A word-for-word copy of the entries, with images excluded, is the expected answer.

= Beginning of Section =

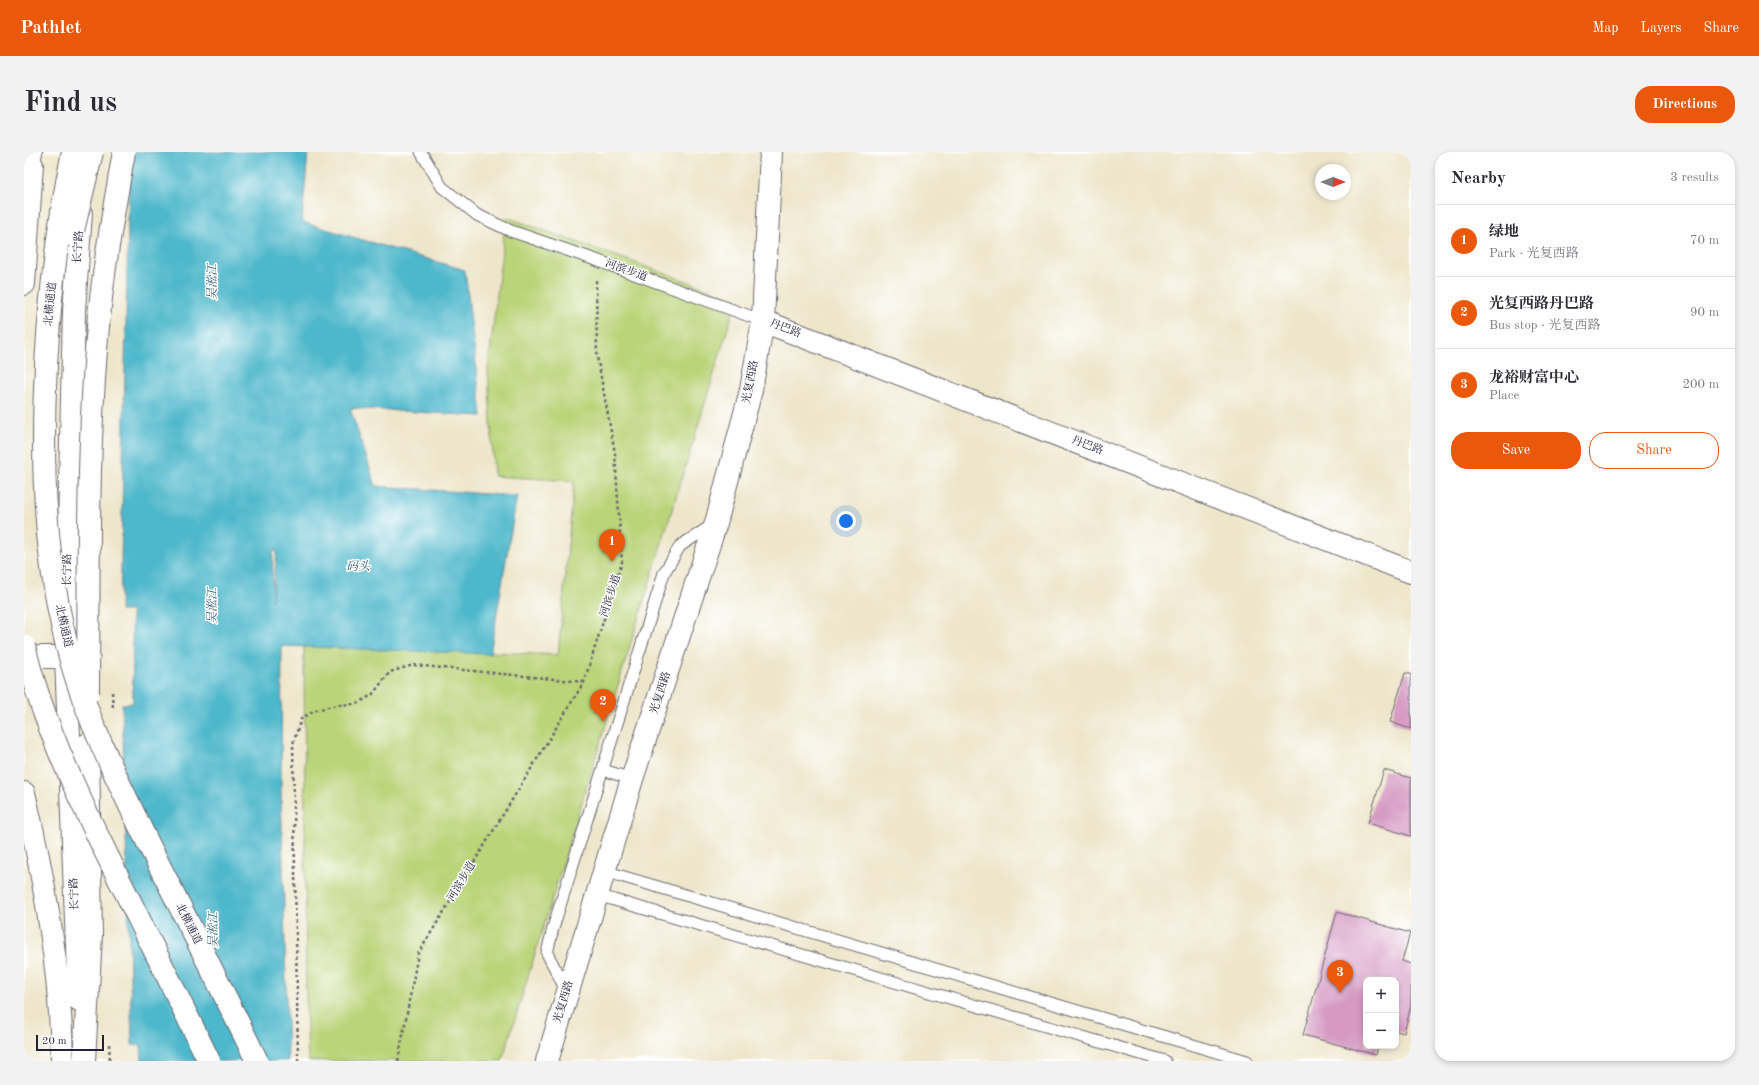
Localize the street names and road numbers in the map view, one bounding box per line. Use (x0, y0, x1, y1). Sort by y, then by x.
street label: 长宁路 (70, 230, 86, 264)
street label: 河滨步道 (603, 256, 649, 284)
street label: 北横通道 (41, 281, 59, 326)
street label: 丹巴路 (768, 316, 803, 340)
street label: 光复西路 (739, 359, 761, 405)
street label: 丹巴路 (1070, 433, 1105, 457)
street label: 长宁路 (60, 553, 74, 587)
street label: 河滨步道 (597, 573, 623, 619)
street label: 北横通道 (53, 603, 75, 649)
street label: 光复西路 (647, 670, 673, 716)
street label: 河滨步道 (444, 859, 478, 904)
street label: 长宁路 (67, 877, 81, 911)
street label: 北横通道 (173, 901, 205, 946)
street label: 光复西路 (550, 979, 576, 1025)

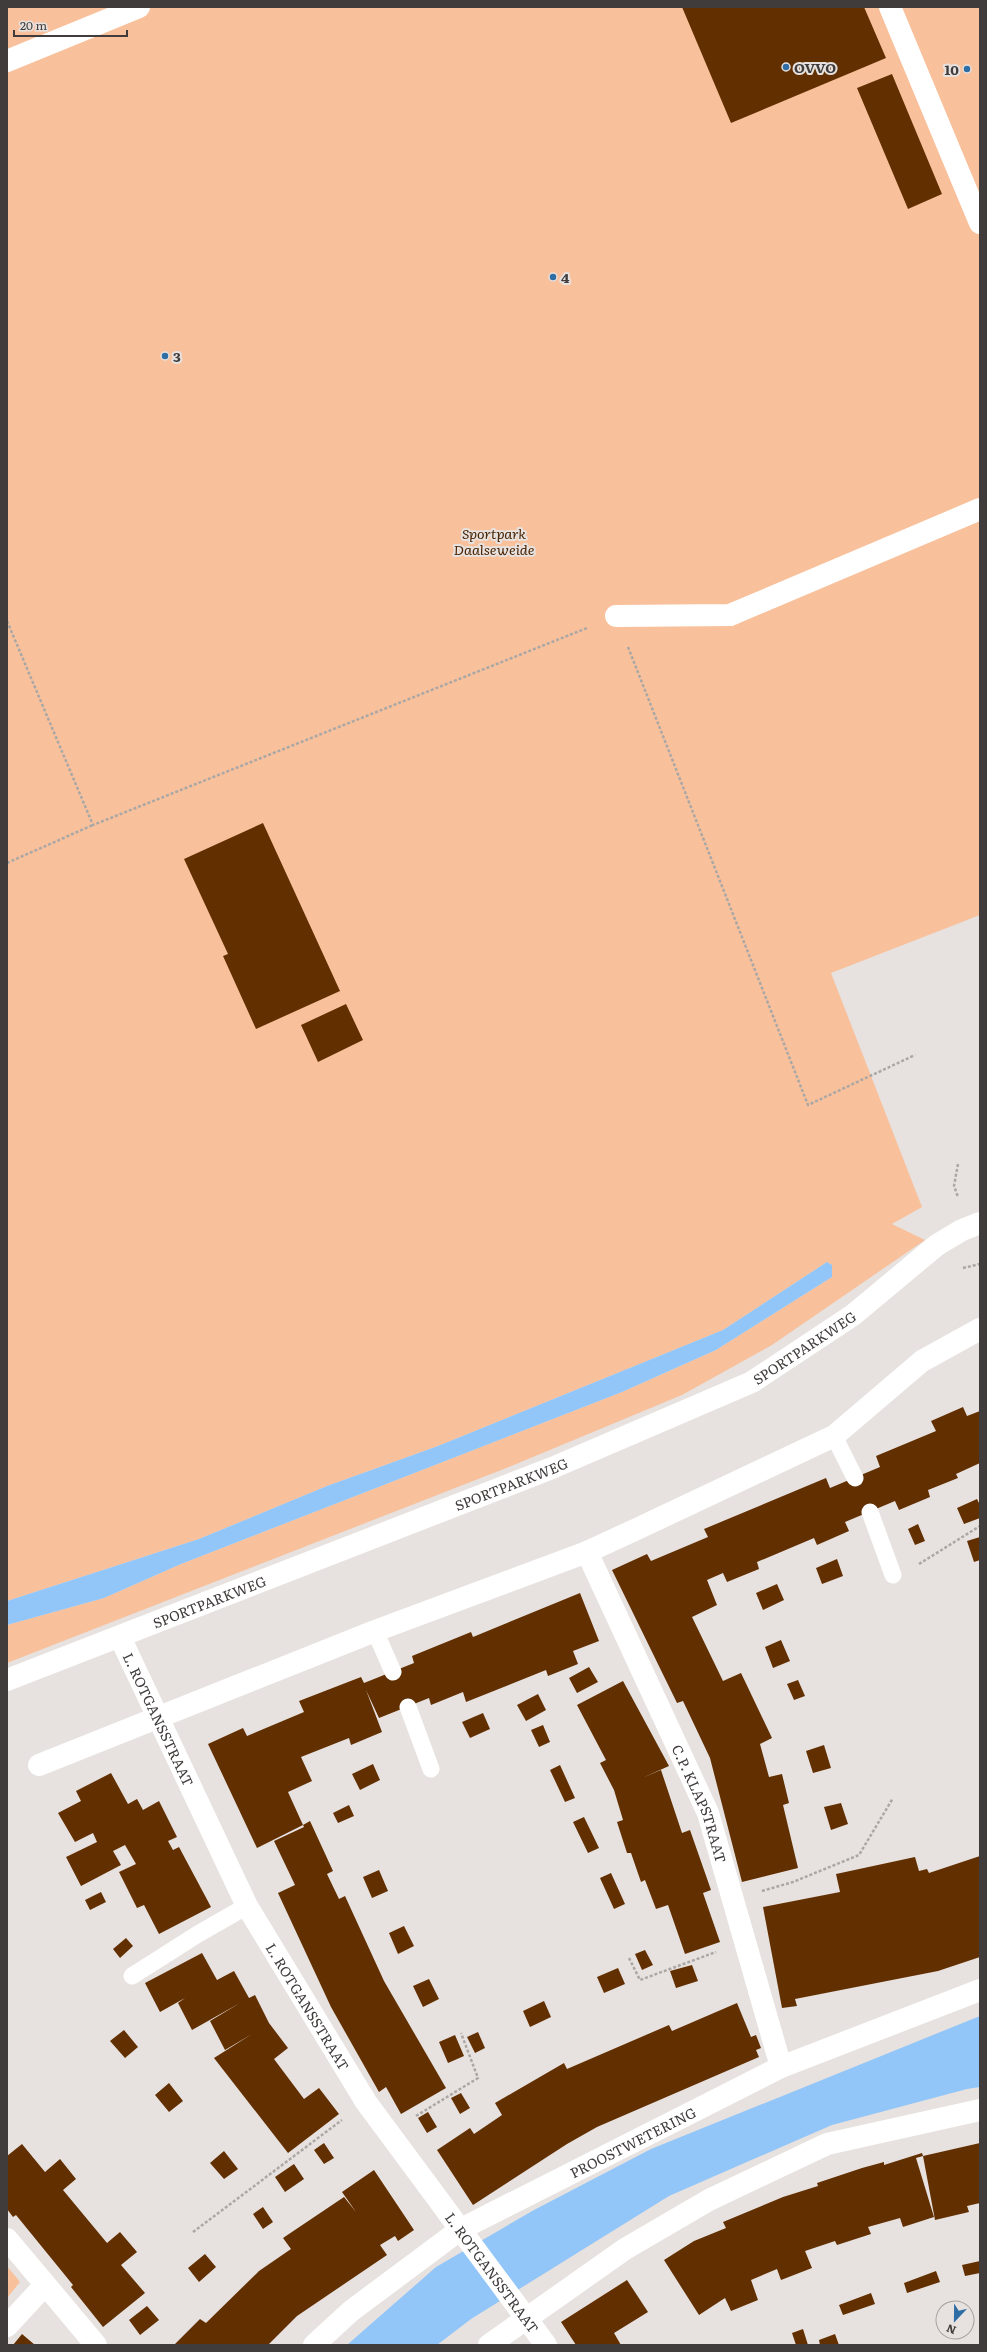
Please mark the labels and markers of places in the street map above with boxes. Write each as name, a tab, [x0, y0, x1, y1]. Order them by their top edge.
place label: OVVO	[794, 57, 836, 77]
place label: 10	[945, 59, 959, 79]
marker: OVVO	[781, 62, 791, 72]
marker: 10	[962, 64, 972, 74]
place label: 4	[561, 267, 570, 287]
marker: 4	[548, 272, 558, 282]
place label: 3	[173, 346, 181, 366]
marker: 3	[160, 351, 170, 361]

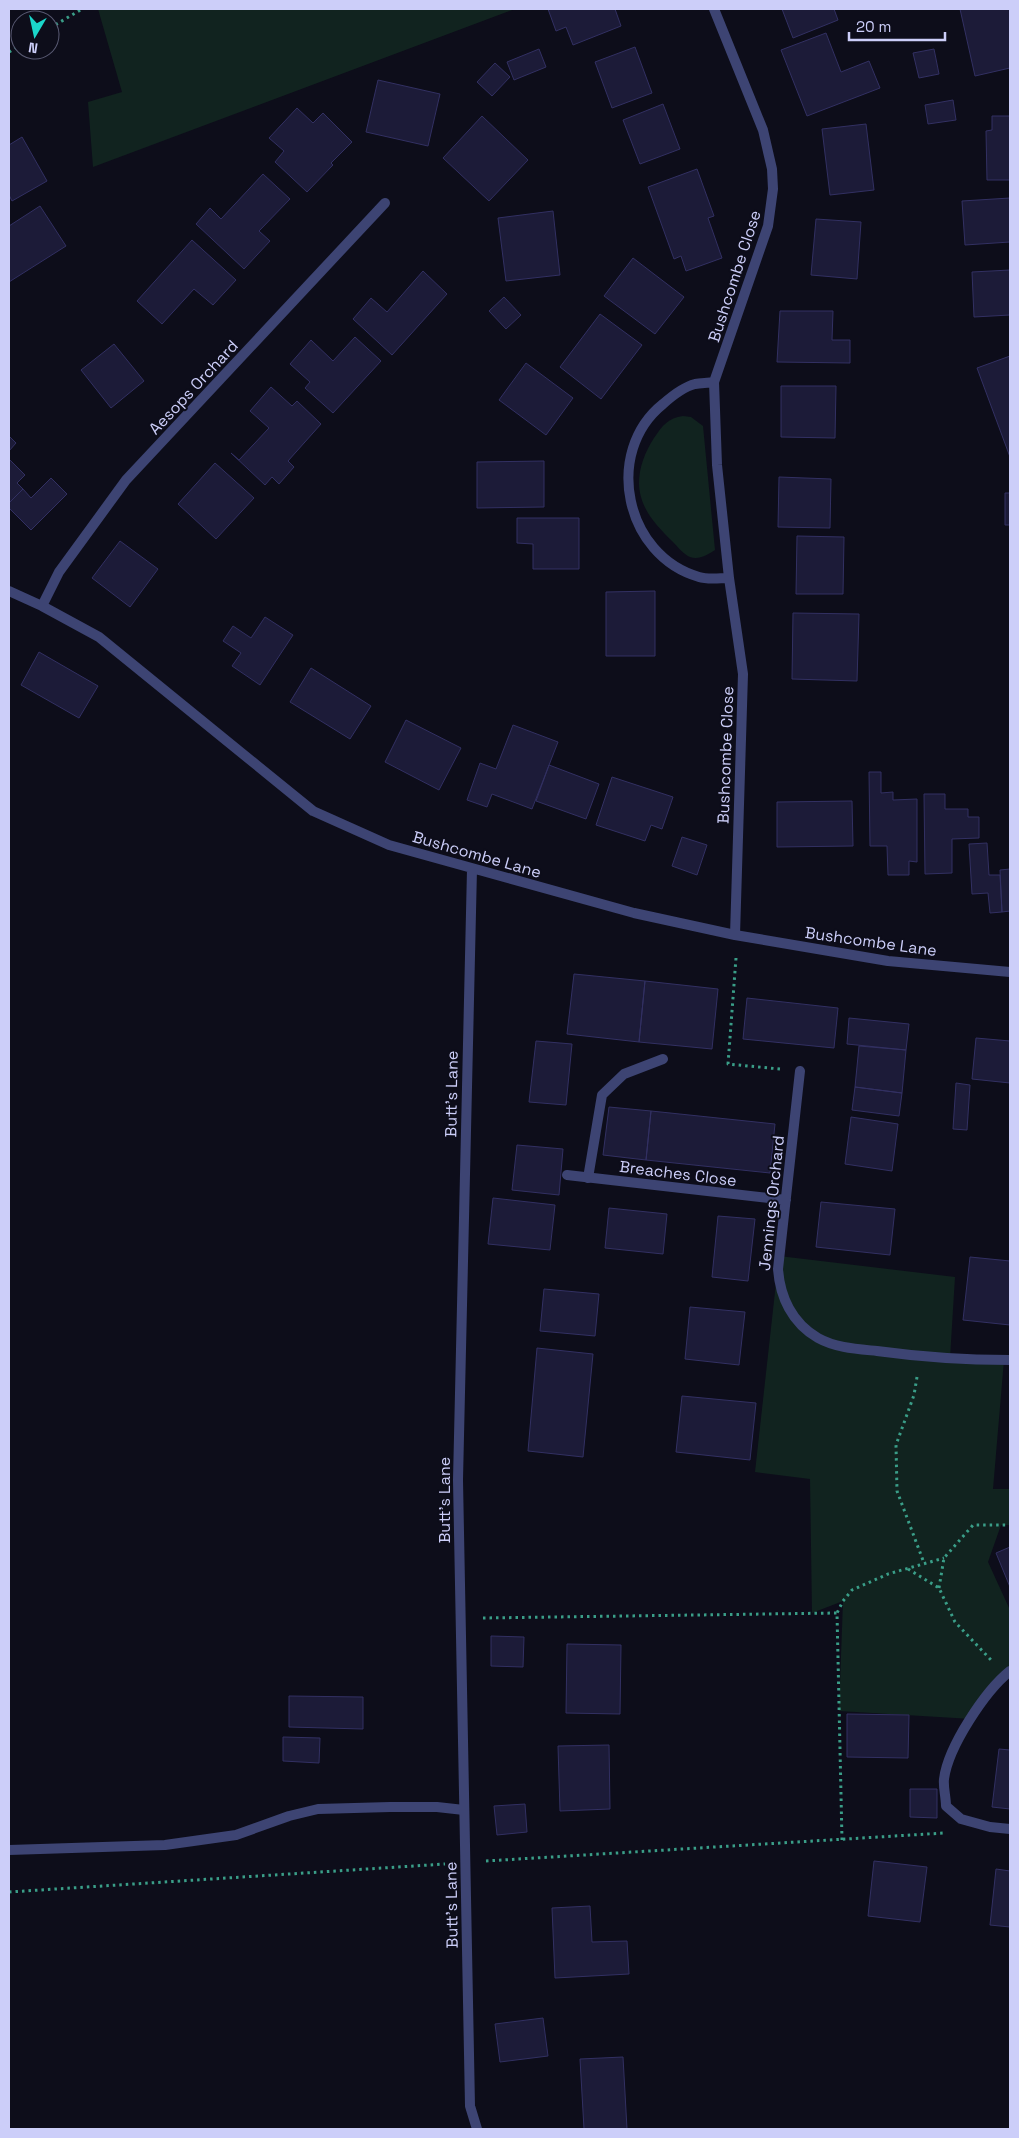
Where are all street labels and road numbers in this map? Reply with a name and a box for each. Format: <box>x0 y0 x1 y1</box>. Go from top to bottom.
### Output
street label: Bushcombe Close <box>703 207 766 345</box>
street label: Aesops Orchard <box>144 336 243 439</box>
street label: Bushcombe Close <box>713 686 738 824</box>
street label: Bushcombe Lane <box>410 826 544 883</box>
street label: Bushcombe Lane <box>804 922 938 961</box>
street label: Butt's Lane <box>440 1051 463 1137</box>
street label: Jennings Orchard <box>754 1134 789 1272</box>
street label: Breaches Close <box>618 1156 738 1191</box>
street label: Butt's Lane <box>434 1457 455 1543</box>
street label: Butt's Lane <box>440 1862 463 1948</box>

= End of Section =

• Exercise answer:
Localize the street names and road numbers in the map view, one bounding box per line. Use (x0, y0, x1, y1). Sort by y, then by x.
street label: 长宁路 (70, 230, 86, 264)
street label: 河滨步道 (603, 256, 649, 284)
street label: 北横通道 (41, 281, 59, 326)
street label: 丹巴路 (768, 316, 803, 340)
street label: 光复西路 (739, 359, 761, 405)
street label: 丹巴路 (1070, 433, 1105, 457)
street label: 长宁路 (60, 553, 74, 587)
street label: 河滨步道 (597, 573, 623, 619)
street label: 北横通道 (53, 603, 75, 649)
street label: 光复西路 (647, 670, 673, 716)
street label: 河滨步道 (444, 859, 478, 904)
street label: 长宁路 (67, 877, 81, 911)
street label: 北横通道 (173, 901, 205, 946)
street label: 光复西路 (550, 979, 576, 1025)

Please mark the labels and markers of places in the street map above with boxes. Write each as name, a tab, [x0, y0, x1, y1]. Order them by their top edge.
place label: OVVO	[794, 57, 836, 77]
place label: 10	[945, 59, 959, 79]
marker: OVVO	[781, 62, 791, 72]
marker: 10	[962, 64, 972, 74]
place label: 4	[561, 267, 570, 287]
marker: 4	[548, 272, 558, 282]
place label: 3	[173, 346, 181, 366]
marker: 3	[160, 351, 170, 361]

Where are all street labels and road numbers in this map? Reply with a name and a box for each. Format: <box>x0 y0 x1 y1</box>. Go from top to bottom.
### Output
street label: Bushcombe Close <box>703 207 766 345</box>
street label: Aesops Orchard <box>144 336 243 439</box>
street label: Bushcombe Close <box>713 686 738 824</box>
street label: Bushcombe Lane <box>410 826 544 883</box>
street label: Bushcombe Lane <box>804 922 938 961</box>
street label: Butt's Lane <box>440 1051 463 1137</box>
street label: Jennings Orchard <box>754 1134 789 1272</box>
street label: Breaches Close <box>618 1156 738 1191</box>
street label: Butt's Lane <box>434 1457 455 1543</box>
street label: Butt's Lane <box>440 1862 463 1948</box>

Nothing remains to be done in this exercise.